- Born: 20 October 1841 Henrico County, Virginia
- Died: March 26, 1915 (aged 73–74) Rockville, Maryland, USA
- Known for: Society writer, Shakespeare scholar

= Matoaca Gay =

American writer and literary scholar

Matoaca Gay (1841 - 1915) was an American writer and literary scholar. She was born in Henrico County, Virginia to Edward S. Gay, and Catherine Tazewell Gay. Seventh in a direct line from Pocahontas Matoaka Rebecca Rolfe, for whom she was named, Matoaca was the eldest of six children.

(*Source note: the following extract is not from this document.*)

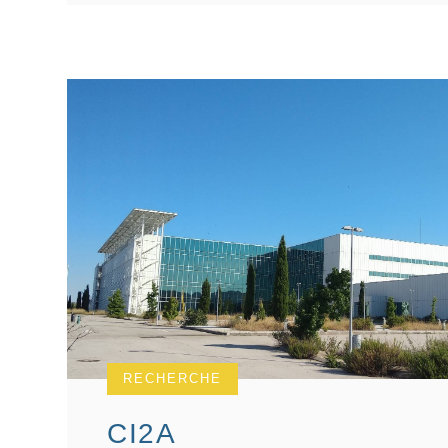
RECHERCHE
CI2A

She moved to Washington, D.C. in 1882, on the advice of her friend Sue Virginia Swearingen, the wife of Supreme Court Justice
Field.

==Society writer==
Matoaca Gay wrote a society column under the name of "Bric-a-Brac".

==Shakespearean scholar==

Matoaca Gay became interested in acting when she lived in Richmond, Virginia. She contacted noted Shakespearean actor Lawrence Barrett, who provided books, advice, and became a life-long friend.

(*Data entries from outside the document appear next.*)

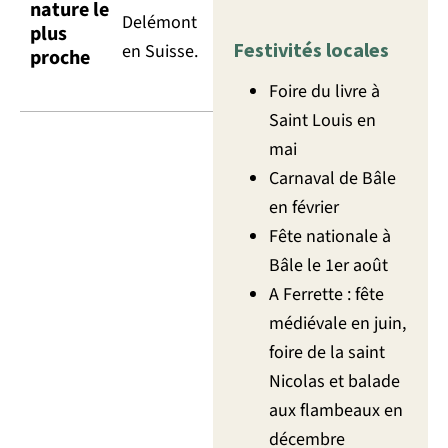
nature le
Delémont
plus
Festivités locales
en Suisse.
proche
Foire du livre à
Saint Louis en
mai
Carnaval de Bâle
en février
Fête nationale à
Bâle le 1er août
A Ferrette : fête
médiévale en juin,
foire de la saint
Nicolas et balade
aux flambeaux en
décembre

Her long running private Shakespeare study group was made up of Washington society women. Among others:
- Josephine Ward Thomson
- Julia Peete Bate, wife of Senator William B. Bate
- Mary "Polly" Condit-Smith

The gatherings included lectures, group readings of the plays, and guest lectures from some of the leading Shakespearean actors of the time, including Lawrence Barrett and Edwin Booth.

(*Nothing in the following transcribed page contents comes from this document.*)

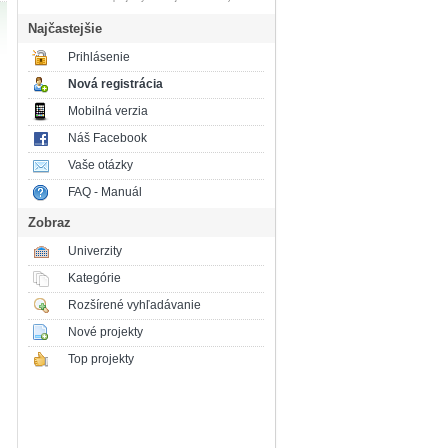
Najčastejšie
Prihlásenie
Nová registrácia
Mobilná verzia
Náš Facebook
Vaše otázky
FAQ - Manuál
Zobraz
Univerzity
Kategórie
Rozšírené vyhľadávanie
Nové projekty
Top projekty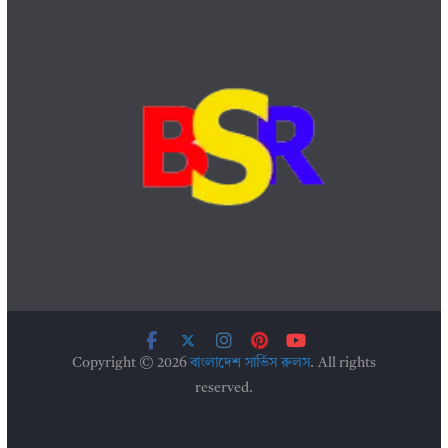
Copyright © 2026
বাংলাদেশ সার্ভিস রুলস
. All rights
reserved.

By 1897 she was teaching Shakespeare at the Gunston Institute, a boarding and day school for girls in Washington D. C.

In 1906, she was quoted as saying that she had "taught Shakespeare to everybody in the world except the Pope and the President!"

==Pocahontas Foundation==

Because of her relationship to Pocahontas, Matoaca Gay was made the honorary president of the Pocahontas Memorial Association. This group began collecting money in 1906, to build the Pocahontas Memorial in Jamestown.